Fora as famosas trufas, você pode comer massas divinas, molhos fantásticos, delicioso óleo de oliva, e principalmente embutidos. A Umbria é tão importante no ramo de embutidos que, em várias partes da Itália o comércio que vende salames, presunto, mortadelas e afins (tudo de porco) se chamanorcineria por causa de uma cidadezinha medieval chamada Norcia no meio do parque nacional dei Sibilini que fabricava (e ainda fábrica) ótimos produtos da carne. Coisas legais de provar são as pancetas (ler "pantcheta" em portugues) e porchetas. A primeira é uma espécie de bacon (barriga do porco) bem temperada e apimentada, enrolada e depois servida picadinha em molhos, mais ou menos como usamos o bacon aqui. Já a porcheta (leia-se "porqueta") também é a barriga do porco, mas dessa vez um pedaço maior, enrolado em volta de um lombo de porco bastante temperado, mas dessa vez não muito picante. Esse bloco de porco vai para o forno, e a gordura da barriga ajuda a não deixar o lombo seco. Depois de assado se cortam fatias finas e se come a porcheta em sanduíches ou no prato mesmo. Tudo muito light, claro
Além da paisagem e comida, a Úmbria também é crivada de cidadezinhas medievais. A maioria delas mantém a praça central, os Palazi Comunali (prédio do governo no "municipio" ou Comune) e Basílicas construídos muitas vezes a 1.000 anos atrás e aumentadas e embelezadas desde então. As cidades menores ou mais inacessiveis ainda mantém seus muros protetores, o que as deixa ainda mais charmosas e interessantes. Em geral, essa cidades mantém algumas festas tradinacionais antiquíssimas, com competições entre os bairros. Em Gubbio, por exemplo, existe uma corrida onde os representantes de cada bairro tem de levar uma vela acesa até a linha de chegada. Para estas festas as cidades ficam todas enfeitada com os estandartes de cada bairro, cada um com seu símbolo medieval.

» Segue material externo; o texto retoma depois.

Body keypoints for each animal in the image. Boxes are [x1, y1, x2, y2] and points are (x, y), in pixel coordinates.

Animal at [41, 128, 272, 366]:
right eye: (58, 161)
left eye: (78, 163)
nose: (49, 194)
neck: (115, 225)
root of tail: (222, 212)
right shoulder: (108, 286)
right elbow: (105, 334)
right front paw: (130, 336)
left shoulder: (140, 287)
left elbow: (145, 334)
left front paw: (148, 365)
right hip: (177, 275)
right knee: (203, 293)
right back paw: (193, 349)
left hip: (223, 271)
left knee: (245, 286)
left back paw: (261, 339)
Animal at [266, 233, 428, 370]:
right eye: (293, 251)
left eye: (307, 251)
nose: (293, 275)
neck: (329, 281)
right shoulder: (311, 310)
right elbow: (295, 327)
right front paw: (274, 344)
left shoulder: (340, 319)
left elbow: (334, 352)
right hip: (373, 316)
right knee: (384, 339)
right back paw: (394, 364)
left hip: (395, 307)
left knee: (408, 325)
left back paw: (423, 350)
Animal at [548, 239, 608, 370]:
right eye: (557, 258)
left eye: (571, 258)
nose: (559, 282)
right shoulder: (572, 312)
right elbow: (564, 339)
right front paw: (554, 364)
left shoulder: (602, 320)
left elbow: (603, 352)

Por último, mas não menos importante, a Úmbria também é destino de peregrinos cristãos, que vão visitar a famosa cidade de Assis, ou Asisi como chamam os locais. Para quem não está se lembrando, é lá que nasceu e cresceu o famoso São Francisco (sim! o de Assis!). Está cidade medieval é muito bem preparada para receber turistas (inclusive com estacionamentos para quem vem de carro), e abriga diversas igreja e basílicas, incluindo a de São Francisco, claro, muito bonita e com relíquias sem preço. Como a cidade fica no alto de uma montanha, a vista também é qualquer nota.
Para mim a Umbria tem um atrativo além destes que mencionei a pouco: a pouco conhecida cidade de Foligno.

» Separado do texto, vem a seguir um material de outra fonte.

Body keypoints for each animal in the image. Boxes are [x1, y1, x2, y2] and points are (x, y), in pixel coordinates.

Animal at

Foligno é uma cidade um pouco ao sul de Asisi e suas principais atrações turísticas são a praça, a catedral e a Giostra della Quintana, que é a festa medieval local. O que ela tem de diferente é que é a cidade onde nasceu meu avô paterno. De quebra, sou registrado lá e até voto por lá (por correspondência, claro). Nesta viagem tive a chance de passar lá e consegui, guiado por um mapa feito a mão e alguns nomes que meu vô se lembra, consegui encontrar a rua e até o lugar onde ficava a casa dos meus antepassados. Foi muito emocionante, ainda mais por que fui ajudado e super bem recebido por uns ex-vizinhos (põe ex nisso) que se lembram da minha família!
Outro pedaço que me deixou impressionado foi o Zuccherificio (fábrica de açúcar) onde meu bizavô trabalhou fazendo rodas para carroças antes de vir para o Brasil. Hoje a fábrica está em ruínas, mas, quando o encontramos me senti como um arqueólogo que, ao andar no meio de montanhas e vales, de repente se depara com um templo antigo esculpido na pedra.

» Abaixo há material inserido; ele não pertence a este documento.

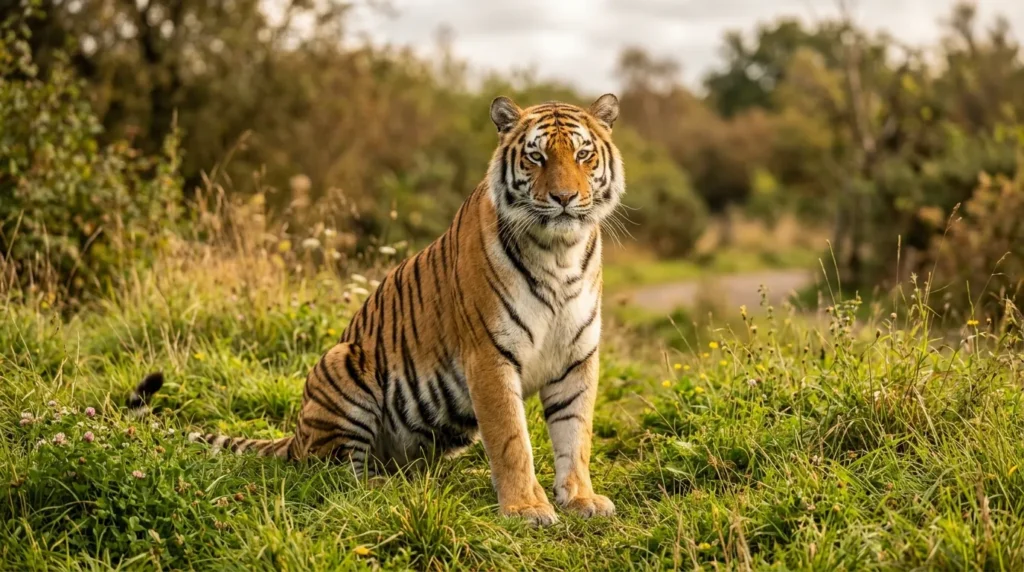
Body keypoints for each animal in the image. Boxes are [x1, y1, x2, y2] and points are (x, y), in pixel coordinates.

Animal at [129, 93, 625, 526]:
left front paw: (581, 498)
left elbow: (576, 435)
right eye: (536, 157)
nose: (564, 198)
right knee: (336, 473)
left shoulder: (577, 357)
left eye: (583, 155)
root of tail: (297, 435)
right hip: (343, 364)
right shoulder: (489, 356)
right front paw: (526, 508)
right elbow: (511, 440)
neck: (559, 253)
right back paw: (383, 488)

Bom, obviamente depois dessa confissão eu não espero ser um comentarista isento sobre a Umbria, mas com certeza é um lugar que vale a pena visitar, de preferência de carro ou moto!
Vamos fazer nossa viagem agora em abril. E seu post nos animou mais ainda a visitar a Umbria. Passaremos 7 dias nesta região e esperamos ter experiências tão prazerosas quanto a que vocês tiveram. Grata pela sua experiência.